AI projects often fail because insights remain locked in technical jargon. Employers need engineers who can explain predictive models to managers, regulators, or clients in language they trust. Whether it’s a public health algorithm or a rural credit scoring tool, communication makes the difference between adoption and abandonment. HR leaders increasingly cite this as a missing skill in their hiring pools. Domain expertise and market knowledge are imperative for any AI tool to be effective.
Project-based, real-world learning.
Businesses want portfolios from students where they have showcased their capabilities to address real challenges. Capstone (real life experience-based ) projects that simulate real challenges like optimising traffic flows in Indian cities, predicting floods in Assam, or automating compliance reporting in banks produce graduates who are industry-ready from day one. For policymakers, this ensures academic investments align directly with national development goals, from resilient agriculture to renewable energy. For academicians and administrators, this also means upskilling the faculty that can share such experiences with students.
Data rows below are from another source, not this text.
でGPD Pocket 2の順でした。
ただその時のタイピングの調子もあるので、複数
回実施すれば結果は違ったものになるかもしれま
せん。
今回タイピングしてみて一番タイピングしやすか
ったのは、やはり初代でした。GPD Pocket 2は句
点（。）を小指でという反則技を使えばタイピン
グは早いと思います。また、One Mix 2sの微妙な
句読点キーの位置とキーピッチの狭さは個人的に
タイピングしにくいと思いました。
To close the AI talent gap, curriculum reform must become a national priority and be viewed not as an academic exercise, but as an economic and strategic imperative. Universities should embed interdisciplinarity, ethics, and project-based learning into core programs. Employers must co-create curricula, provide real-world problem statements, and reward judgment and communication alongside technical speed. Policymakers can accelerate progress by incentivising academia–industry collaboration, ensuring that AI education aligns with India’s broader development agenda.
With the right long-term vision, India’s immense STEM graduate base can be molded to not only meet domestic needs but also shape the global AI workforce. But if they remain narrowly trained, India risks producing a generation of coders who are easily replaceable by automation, rather than adaptive professionals who can lead.
This article is authored by Anna Marbut, professor of practice, Applied Artificial Intelligence & GB Singh, academic director, Engineering Management & Leadership, University of San Diego.